-------- Предложенный текст

У них вполне может и не быть плана, кстати. А давайте попробуем вот это, а увидим, что получится. У них все равно репутация «плохих парней», терять им в этом плане особо нечего. Единственная репутация, за которую они сильно волнуются — это репутация стабильного поставщика энергоресурсов в Европейский союз. А во всем остальном они вполне могут действовать оппортунистически. Это такое тестирование, провоцирование Запада, это их игра. Мы здесь должны меньше думать об их мотивации и больше заботиться о своих действиях и о скоординированности действий наших партнеров с нами.
— Была определенная реакция от Запада на российские инициативы. Но сразу возник вопрос: а где тут Украина и где место Украины в этом обмене документами и заявлениями.

----------------

Выполните задания:
1 > Дословно перепишите отрывок из текста о России, Западе и Украине: от слов «У них вполне» до слов «документами и заявлениями.» включительно.
2 > Напишите продолжение текста о России, Западе и Украине, начиная после его последнего предложения.

-------- Исходные данные

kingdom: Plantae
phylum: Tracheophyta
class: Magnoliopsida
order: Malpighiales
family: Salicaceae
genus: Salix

----------------

Ответы к заданиям:
1 >
У них вполне может и не быть плана, кстати. А давайте попробуем вот это, а увидим, что получится. У них все равно репутация «плохих парней», терять им в этом плане особо нечего. Единственная репутация, за которую они сильно волнуются — это репутация стабильного поставщика энергоресурсов в Европейский союз. А во всем остальном они вполне могут действовать оппортунистически. Это такое тестирование, провоцирование Запада, это их игра. Мы здесь должны меньше думать об их мотивации и больше заботиться о своих действиях и о скоординированности действий наших партнеров с нами.
— Была определенная реакция от Запада на российские инициативы. Но сразу возник вопрос: а где тут Украина и где место Украины в этом обмене документами и заявлениями.

2 >
— Украина везде, в буквальном смысле. Украина является ключевой причиной появления этих документов, Украина присутствует во всех консультациях, во всех разговорах, которые ведут с Россией. И с Украиной партнеры делятся тем, о чем они говорят с Россией, координируют с нами свои позиции. Украина сейчас в центре этих процессов, и если были периоды, когда мы выступали как пассивные наблюдатели…
— Как объект.
— Я не люблю этих слов о субъекте-объекте. Это неполноценная история. Потому что по определению государство является субъектом международных отношений. Но ты можешь быть пассивным субъектом, а можешь быть активным субъектом. И если мы раньше были более пассивным субъектом, то сейчас мы выступаем как активный субъект, активный участник международной политики. Иногда даже уже навязываем буквально свое видение, свою позицию.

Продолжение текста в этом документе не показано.